Skip deep assessment when the cost outweighs the benefit: tiny collections already in open formats, content with no enduring value, or files you have just normalised on ingest. And critically, even a high risk score does not always mean migrate now. If the content is low-value, or migration would lose significant properties you cannot yet preserve, the right move may be to document the risk, keep the original, and revisit. Assessment informs the decision; it does not force one.

Turning the assessment into a plan

A workable cadence: profile every accession at ingest and record PUIDs in your metadata; run a repository-wide profile annually and diff it against last year's to catch newly endangered formats; and subscribe to community signals so a vendor's discontinuation notice triggers an ad-hoc review. Rank flagged formats by risk score multiplied by content value, and only then schedule migration for the top of the list.

A short worked example

You profile a 5,000-file accession and Siegfried reports 4,200 PDF/A, 600 TIFF, and 200 files identified as a discontinued proprietary database format with no current reader. The PDFs and TIFFs are low-risk: monitor them.
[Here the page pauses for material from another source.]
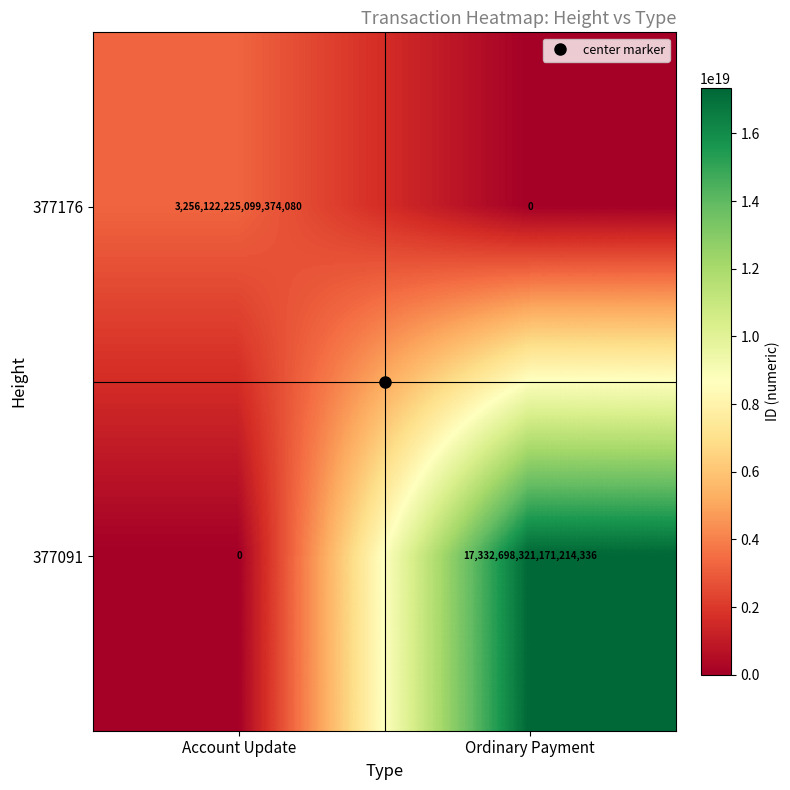

The 377176 series shows 1649254002304610304 at Account Update. True or false?

False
The 200 database files score high on specification, tooling and standardisation — they go straight onto the migration plan, with the originals retained. You spent your effort exactly where it mattered.

Key Takeaways

  • Assess at ingest, on an annual cycle, and reactively when a format is flagged.
  • Obsolescence leaves bits readable but content unreadable — software and knowledge are the fragile parts.
  • Target effort at proprietary, encrypted, niche or unsupported formats; lightly monitor robust open ones.
  • Identify formats by signature with Siegfried or DROID, not by file extension.
  • Score formats against concrete signals; three-plus high-risk rows means prioritise.
  • A high risk score informs but does not dictate migration — weigh content value and significant properties.
  • Record PUIDs in metadata and diff annual profiles to catch newly endangered formats.

Frequently Asked Questions

What is file format obsolescence?

Format obsolescence is when the software, hardware or knowledge needed to render a file becomes unavailable, so the bits survive but the content can no longer be opened or correctly displayed.

When should I run a format risk assessment?

Run one at ingest for any new accession, on a scheduled cycle (typically annually) for the whole repository, and immediately whenever a vendor discontinues a format or a registry flags it as at-risk.

Is format obsolescence as common a threat as people think?

Wholesale obsolescence is rarer than feared for open, well-documented formats, but proprietary, encrypted, or niche formats remain genuinely high-risk, so assessment targets effort where it matters.

What signals indicate a format is at risk?

Watch for proprietary specifications, dependence on a single vendor or discontinued software, encryption or DRM, lack of a published specification, and very low adoption or no current tooling.

Which tools identify file formats reliably?

Use DROID and Siegfried (both backed by the PRONOM registry) to identify formats by signature, and link results to PRONOM risk information rather than trusting file extensions.

Should I migrate every at-risk file immediately?

No. Assess risk first, then act only where the risk is high and the content is valued; low-risk open formats are usually best left alone and simply monitored.